そして、ハインの最期の言葉。出来れば……と言いかけて、最後まで言うのをためらったハインの様子が、俺の脳裏に鮮明に浮かんできて離れない。このまま二人が、ルートとナーシェがばらばらになってしまうなんて、ハインが一番悲しむだろう。そう思ったのだ。
「……」
黙ったままのルート。そんなルートに俺はさらに付け足すように、言葉を口にした。
「……もちろん、すぐにとは言わない。しばらくはこの里にいるんでしょ? また落ち着いてから決めてくれたらいい。私が伝えたかったのはそれだけ。ごめんね。変なことを言って突然……」
「待てイーナ」
そういって部屋を後にしようとした俺の背後から、俺を呼び止めるルートの声が聞こえてきた。何も言わずにルートの方を振り返った俺に向かって、ルートは問いかけてきたのだ。
「本当に…… いいのか? お前は……」
お前は九尾なんだろう? きっとルートが言いたかったのはそういうことだろう。
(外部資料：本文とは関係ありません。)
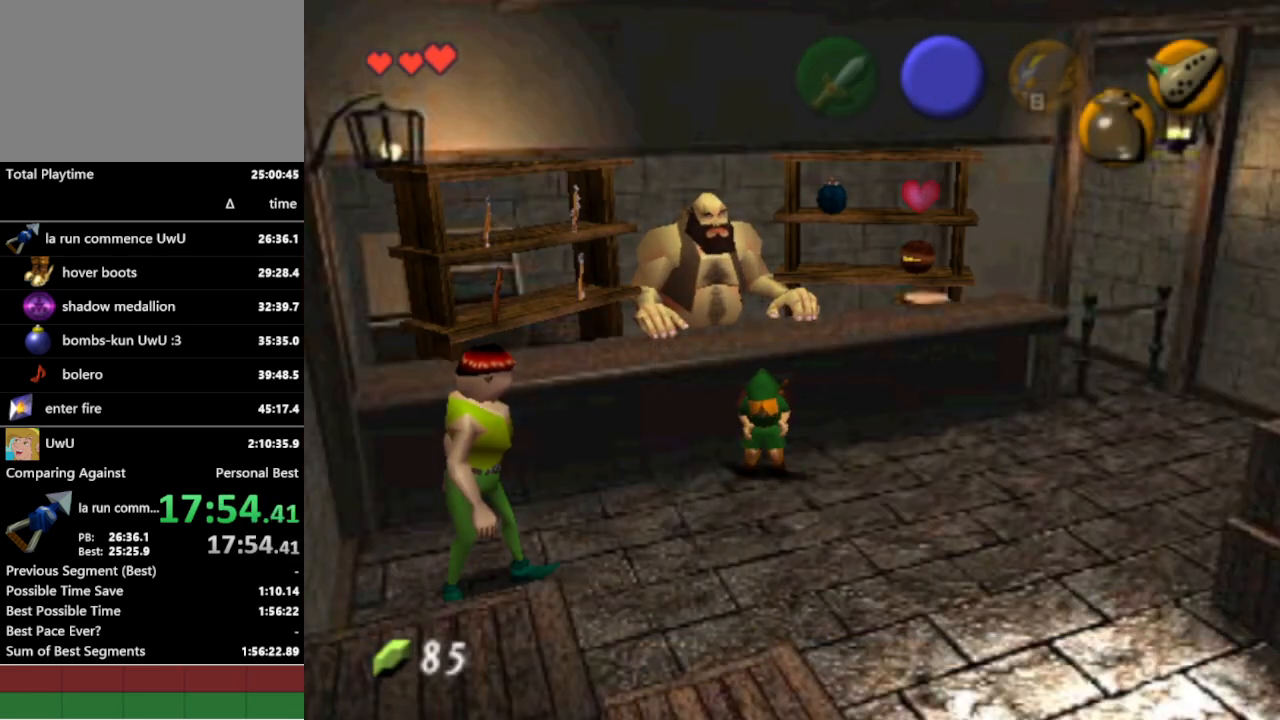
{"buttons": [], "left_stick": "center", "right_stick": "center", "events": []}
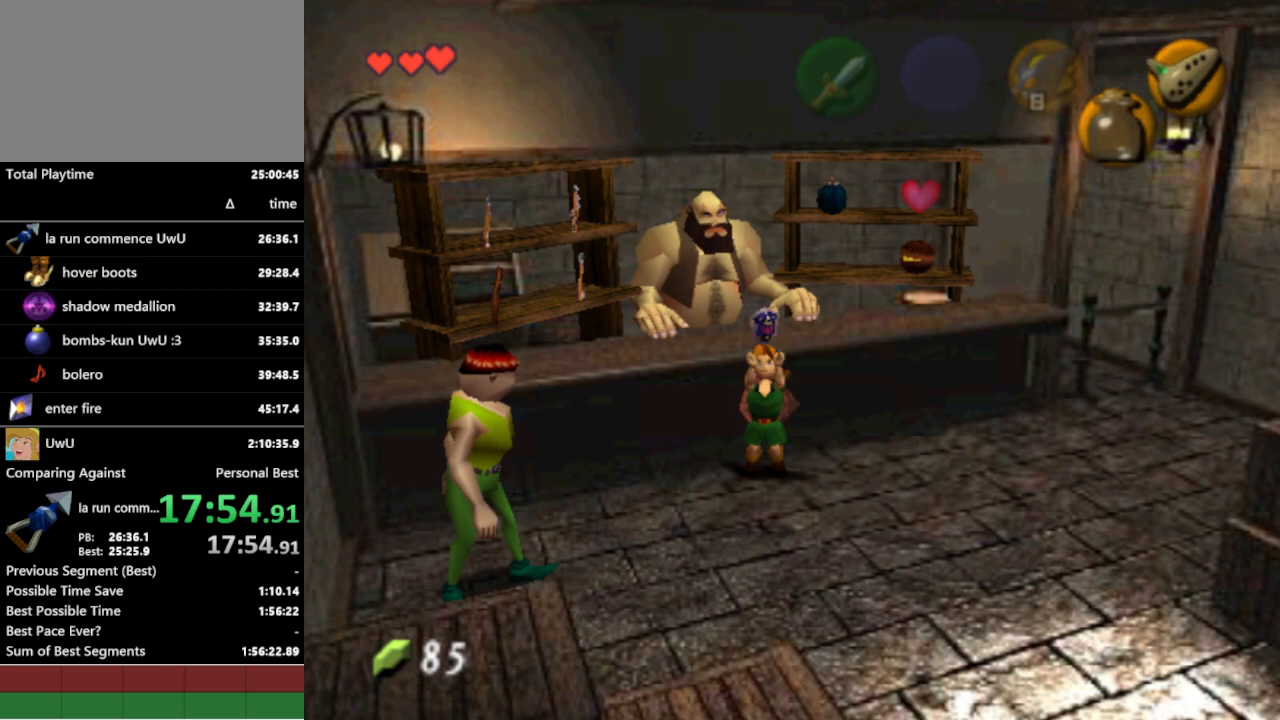
{"buttons": [], "left_stick": "center", "right_stick": "center", "events": []}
それならば気にする必要は無い。俺がこれからやらなきゃいけないこと、それはこのまま里にいたら、なしえないことであるのだから。
「いいんだよ! 私はもっと外の世界の事を知らなきゃいけない。人間の世界の事を知らなければならない!だから…… 全然気にしなくていいんだよ! 私がそうしたいからそうするだけ……!」
俺の言葉を聞いたルートは再び窓の方へと身体を向け、そして俺に背中を向けたまま、静かに言葉を返してきた。